BELTON — Spring is a time for new beginnings and the adage “spring housecleaning” is often heard. A Salado woman turned unmanageable closets, garages and other home areas into a business called Clutter Busters.
Marti Ross combines organization and repurposing to help residents function more efficiently. Besides the clutter business she also has a business called Creative Ideas where, instead of throwing things out, furniture, art and other items can be put to good use in home areas. In her own home she turned small mason jars into light bulb covers in an antique chandelier.
“Almost everybody has too much stuff,” she said. “If it takes you longer than five minutes to find something, you waste a lot of time.”
One of the main focuses in working with clients is determining what they need and don’t need. The most challenging part is convincing people to get rid of their things, she said. People get real attached to things. Ross gave an example of one client who had 15 pairs of scissors, scattered throughout her home. Although she said that number of scissors was high, she helped her client put craft and other items in one area where they were easily assessable.

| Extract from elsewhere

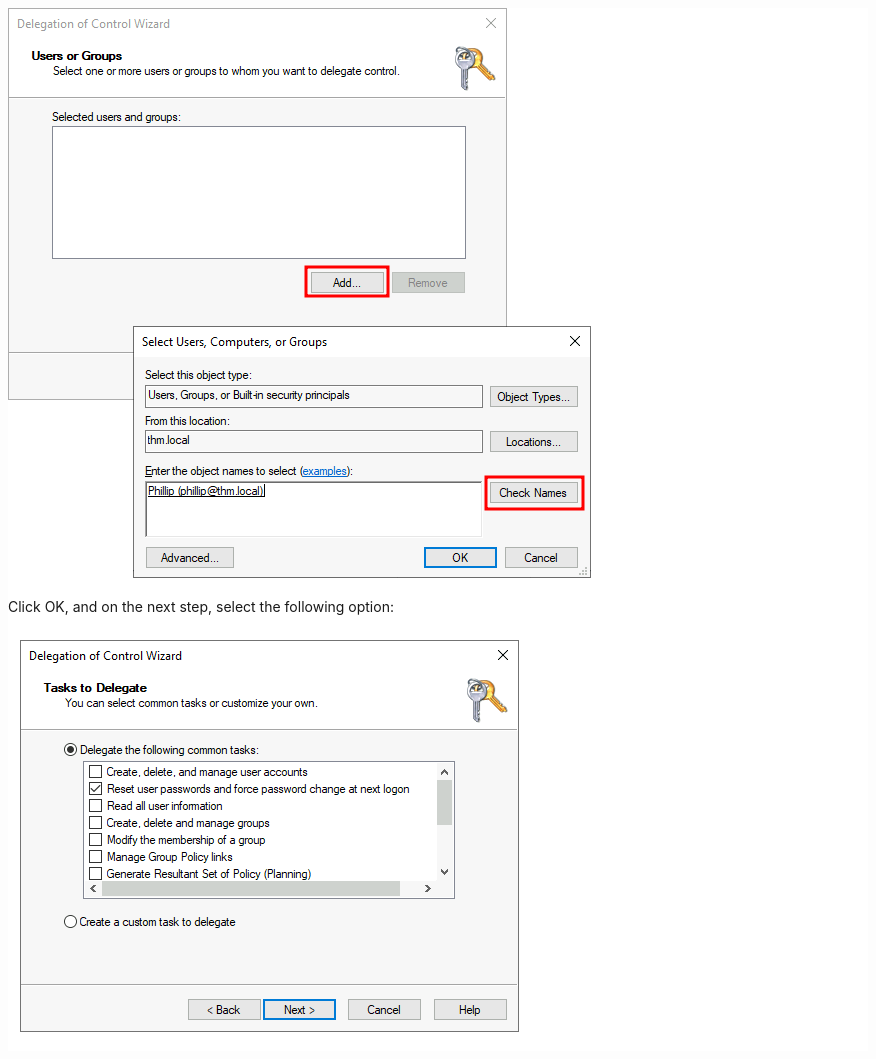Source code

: ![Delegating Sales OU to Phillip](assets/2814715e1dbadaef334973028e02da69.png)

Click OK, and on the next step, select the following option:

![Delegating password resets](assets/3f81df2b38e35ca5729aee7a76c6b220.png)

Cleaning, organizing and getting rid of unwanted items just makes life simpler, she said. One piece of advice in keeping closets easily organized, she said, is if you buy two shirts, take two out and donate them to charity.

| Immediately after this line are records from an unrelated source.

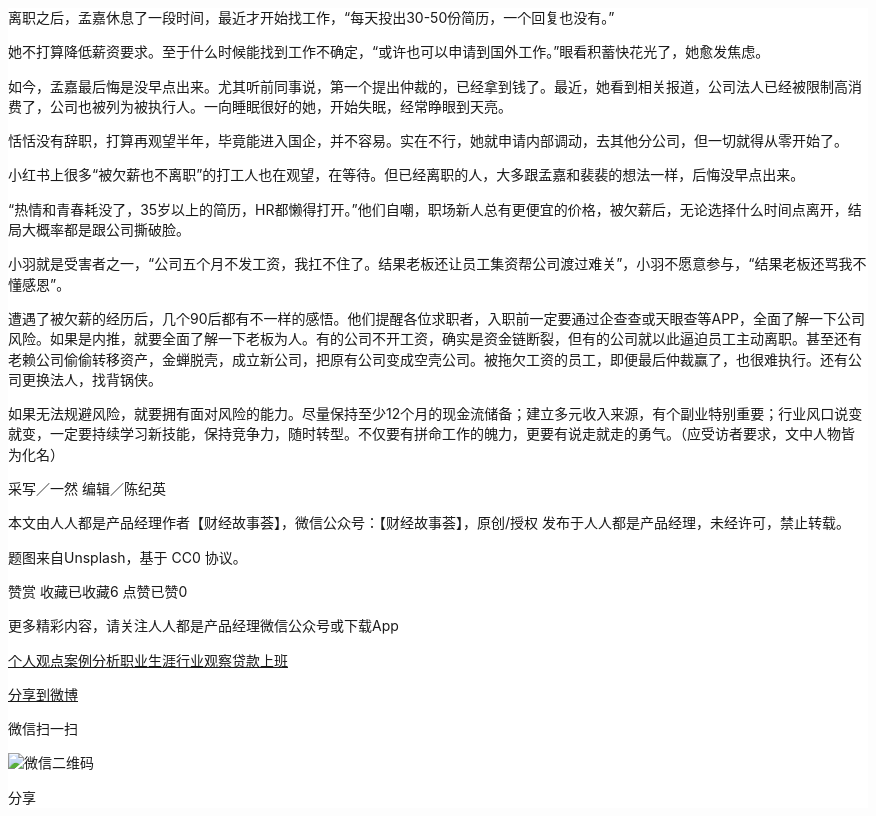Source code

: 离职之后，孟嘉休息了一段时间，最近才开始找工作，“每天投出30-50份简历，一个回复也没有。”

她不打算降低薪资要求。至于什么时候能找到工作不确定，“或许也可以申请到国外工作。”眼看积蓄快花光了，她愈发焦虑。

如今，孟嘉最后悔是没早点出来。尤其听前同事说，第一个提出仲裁的，已经拿到钱了。最近，她看到相关报道，公司法人已经被限制高消费了，公司也被列为被执行人。一向睡眠很好的她，开始失眠，经常睁眼到天亮。

恬恬没有辞职，打算再观望半年，毕竟能进入国企，并不容易。实在不行，她就申请内部调动，去其他分公司，但一切就得从零开始了。

小红书上很多“被欠薪也不离职”的打工人也在观望，在等待。但已经离职的人，大多跟孟嘉和裴裴的想法一样，后悔没早点出来。

“热情和青春耗没了，35岁以上的简历，HR都懒得打开。”他们自嘲，职场新人总有更便宜的价格，被欠薪后，无论选择什么时间点离开，结局大概率都是跟公司撕破脸。

小羽就是受害者之一，“公司五个月不发工资，我扛不住了。结果老板还让员工集资帮公司渡过难关”，小羽不愿意参与，“结果老板还骂我不懂感恩”。

遭遇了被欠薪的经历后，几个90后都有不一样的感悟。他们提醒各位求职者，入职前一定要通过企查查或天眼查等APP，全面了解一下公司风险。如果是内推，就要全面了解一下老板为人。有的公司不开工资，确实是资金链断裂，但有的公司就以此逼迫员工主动离职。甚至还有老赖公司偷偷转移资产，金蝉脱壳，成立新公司，把原有公司变成空壳公司。被拖欠工资的员工，即便最后仲裁赢了，也很难执行。还有公司更换法人，找背锅侠。

如果无法规避风险，就要拥有面对风险的能力。尽量保持至少12个月的现金流储备；建立多元收入来源，有个副业特别重要；行业风口说变就变，一定要持续学习新技能，保持竞争力，随时转型。不仅要有拼命工作的魄力，更要有说走就走的勇气。（应受访者要求，文中人物皆为化名）

采写／一然 编辑／陈纪英

本文由人人都是产品经理作者【财经故事荟】，微信公众号：【财经故事荟】，原创/授权 发布于人人都是产品经理，未经许可，禁止转载。

题图来自Unsplash，基于 CC0 协议。

赞赏 收藏已收藏6 点赞已赞0

更多精彩内容，请关注人人都是产品经理微信公众号或下载App

[个人观点](https://www.woshipm.com/tag/%e4%b8%aa%e4%ba%ba%e8%a7%82%e7%82%b9)[案例分析](https://www.woshipm.com/tag/%e6%a1%88%e4%be%8b%e5%88%86%e6%9e%90)[职业生涯](https://www.woshipm.com/tag/%e8%81%8c%e4%b8%9a%e7%94%9f%e6%b6%af)[行业观察](https://www.woshipm.com/tag/%e8%a1%8c%e4%b8%9a%e8%a7%82%e5%af%9f)[贷款上班](https://www.woshipm.com/tag/%e8%b4%b7%e6%ac%be%e4%b8%8a%e7%8f%ad)

[分享到微博](https://service.weibo.com/share/share.php?appkey=2775287854&title=16个月没工资不敢离职，这些打工人“自费上班”&url=https://www.woshipm.com/zhichang/6162612.html&pic=https://image.woshipm.com/2023/04/13/9b6937d0-d9de-11ed-8d63-00163e0b5ff3.jpg)

微信扫一扫

![微信二维码](https://api.pwmqr.com/qrcode/create/?url=https://www.woshipm.com/zhichang/6162612.html)

分享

Donating unused items is important to Ross and she tries to pass that on.
“Donations make me feel good about myself,” said Ross. “If it helps someone less fortunate, it’s all worth it. Giving excess household items to people who really need them is a good thing.”
Getting rid of unused items is important in helping clients, but Ross said she has to take in the human factor and create a place in the home for what is important to families. Family photos, children’s memorabilia, old doors, windows and other items add decorative touches.
David Arlidge, a client from Frisco, called on Ross to help him when he downsized from a 13,000-square-foot house to a 4,000-square-foot residence. “She has a pallet and rearranged things to make my new home more comfortable. My being happy was the most important thing to her.”
She traveled twice to the Dallas area to assist him. Arlidge, an avid hunter, had 20 trophy heads that were not an option to eliminate. He said he went from having a bachelor pad to having a home.
The hardest part for Arlidge was getting rid of shirts in his closet. He said he has sports shirts, business and casual clothes, but many more than he needs. Ross convinced him to succumb to her advice.